Exercise objective
Down to the last character, write out the records below.

Material supplied
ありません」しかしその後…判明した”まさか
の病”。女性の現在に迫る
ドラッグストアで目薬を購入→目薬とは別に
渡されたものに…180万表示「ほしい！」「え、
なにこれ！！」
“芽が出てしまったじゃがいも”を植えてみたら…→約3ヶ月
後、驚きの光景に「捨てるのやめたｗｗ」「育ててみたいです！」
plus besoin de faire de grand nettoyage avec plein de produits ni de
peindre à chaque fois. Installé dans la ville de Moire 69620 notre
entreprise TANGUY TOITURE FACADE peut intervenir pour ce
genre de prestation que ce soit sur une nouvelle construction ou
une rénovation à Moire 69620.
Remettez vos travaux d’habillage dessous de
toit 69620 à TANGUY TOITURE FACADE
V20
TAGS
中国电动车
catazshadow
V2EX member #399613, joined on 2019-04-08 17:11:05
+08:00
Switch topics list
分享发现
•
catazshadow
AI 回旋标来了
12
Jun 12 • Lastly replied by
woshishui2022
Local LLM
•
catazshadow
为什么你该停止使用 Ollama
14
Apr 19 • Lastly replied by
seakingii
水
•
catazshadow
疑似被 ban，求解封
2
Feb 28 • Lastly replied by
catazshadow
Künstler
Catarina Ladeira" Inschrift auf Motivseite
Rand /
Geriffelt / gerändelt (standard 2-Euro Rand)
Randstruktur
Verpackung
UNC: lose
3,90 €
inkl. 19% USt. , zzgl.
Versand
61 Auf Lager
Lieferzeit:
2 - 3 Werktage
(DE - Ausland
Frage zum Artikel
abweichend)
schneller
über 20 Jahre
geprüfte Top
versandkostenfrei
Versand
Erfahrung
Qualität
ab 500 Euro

Completed exercise
ありません」しかしその後…判明した”まさか
の病”。女性の現在に迫る
ドラッグストアで目薬を購入→目薬とは別に
渡されたものに…180万表示「ほしい！」「え、
なにこれ！！」
“芽が出てしまったじゃがいも”を植えてみたら…→約3ヶ月
後、驚きの光景に「捨てるのやめたｗｗ」「育ててみたいです！」
plus besoin de faire de grand nettoyage avec plein de produits ni de
peindre à chaque fois. Installé dans la ville de Moire 69620 notre
entreprise TANGUY TOITURE FACADE peut intervenir pour ce
genre de prestation que ce soit sur une nouvelle construction ou
une rénovation à Moire 69620.
Remettez vos travaux d’habillage dessous de
toit 69620 à TANGUY TOITURE FACADE
V20
TAGS
中国电动车
catazshadow
V2EX member #399613, joined on 2019-04-08 17:11:05
+08:00
Switch topics list
分享发现
•
catazshadow
AI 回旋标来了
12
Jun 12 • Lastly replied by
woshishui2022
Local LLM
•
catazshadow
为什么你该停止使用 Ollama
14
Apr 19 • Lastly replied by
seakingii
水
•
catazshadow
疑似被 ban，求解封
2
Feb 28 • Lastly replied by
catazshadow
Künstler
Catarina Ladeira" Inschrift auf Motivseite
Rand /
Geriffelt / gerändelt (standard 2-Euro Rand)
Randstruktur
Verpackung
UNC: lose
3,90 €
inkl. 19% USt. , zzgl.
Versand
61 Auf Lager
Lieferzeit:
2 - 3 Werktage
(DE - Ausland
Frage zum Artikel
abweichend)
schneller
über 20 Jahre
geprüfte Top
versandkostenfrei
Versand
Erfahrung
Qualität
ab 500 Euro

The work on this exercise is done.